I have translated Bengali phonetics into English. But after parsing, I got some trash characters, which I want to remove. My data frame looks like this.
col1
utto্tor
dokkho্shin
muuns্si
So I want to remove the trash character along with its previous and following character as well. For example: In the first row, I want to remove ্ - this character and also the character o and t, which is the adjacent of ্ (this) character.

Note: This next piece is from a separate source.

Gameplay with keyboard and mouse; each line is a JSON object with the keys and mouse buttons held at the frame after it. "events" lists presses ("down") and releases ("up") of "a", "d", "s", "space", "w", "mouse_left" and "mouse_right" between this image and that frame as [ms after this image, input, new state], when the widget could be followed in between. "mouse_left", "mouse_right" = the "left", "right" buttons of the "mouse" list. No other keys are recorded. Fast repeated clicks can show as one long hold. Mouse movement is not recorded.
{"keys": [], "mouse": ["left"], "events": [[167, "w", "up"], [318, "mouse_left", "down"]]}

My desired output is looks like the following-
col1 col2
utto্tor uttor
dokkho্shin dokkhhin
muuns্si muuni
P.S. I have got these kind of character by using Avro parser which looks like below:
reversed_text = avro.reverse("উত্তর")
print(reversed_text)
output: utto্tor
col0 col1
উত্তর utto্tor
দক্ষিণ dokkho্shin
মুন্সী muuns্si
CodePudding user response:
You can use str.replace
removing all non ascii characters and the characters before/after them:
df['col2'] = df['col1'].str.replace(r'.[^\x00-\x7F].', '', regex=True)
output:
col1 col2
0 utto্tor uttor
1 dokkho্shin dokkhhin
2 muuns্si muuni
CodePudding user response:
The pandas str accessor should provide you the required functionality. https://pandas.pydata.org/docs/reference/api/pandas.Series.str.html
Example:
import pandas as pd
df = pd.DataFrame({'Col1': ['Text1', 'Text2']})
df['Col1'] = df['Col1'].str.replace("Text", "newText")
df
It allows also the use of regular expressions.